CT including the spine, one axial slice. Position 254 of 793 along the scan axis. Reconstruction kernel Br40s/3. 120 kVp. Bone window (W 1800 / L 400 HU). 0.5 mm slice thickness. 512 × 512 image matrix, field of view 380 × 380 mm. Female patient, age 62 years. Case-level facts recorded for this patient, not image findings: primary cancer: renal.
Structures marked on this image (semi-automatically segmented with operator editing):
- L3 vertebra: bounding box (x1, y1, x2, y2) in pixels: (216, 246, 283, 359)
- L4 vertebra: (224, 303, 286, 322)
...
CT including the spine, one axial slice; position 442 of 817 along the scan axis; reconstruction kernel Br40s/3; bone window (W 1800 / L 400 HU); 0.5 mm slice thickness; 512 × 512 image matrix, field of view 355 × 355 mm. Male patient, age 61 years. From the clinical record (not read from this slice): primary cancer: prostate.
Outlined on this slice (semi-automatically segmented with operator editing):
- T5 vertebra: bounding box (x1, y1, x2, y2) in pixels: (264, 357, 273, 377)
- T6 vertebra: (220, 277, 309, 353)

§ **Work item**
In the data above, which lines lie between the line with "CT including the spine, one axial slice." and the line with "- L4 vertebra: (224, 303, 286, 322)", inclusive? Print those lines exactly and nothing else.

§ **Solution to the exercise**
CT including the spine, one axial slice. Position 254 of 793 along the scan axis. Reconstruction kernel Br40s/3. 120 kVp. Bone window (W 1800 / L 400 HU). 0.5 mm slice thickness. 512 × 512 image matrix, field of view 380 × 380 mm. Female patient, age 62 years. Case-level facts recorded for this patient, not image findings: primary cancer: renal.
Structures marked on this image (semi-automatically segmented with operator editing):
- L3 vertebra: bounding box (x1, y1, x2, y2) in pixels: (216, 246, 283, 359)
- L4 vertebra: (224, 303, 286, 322)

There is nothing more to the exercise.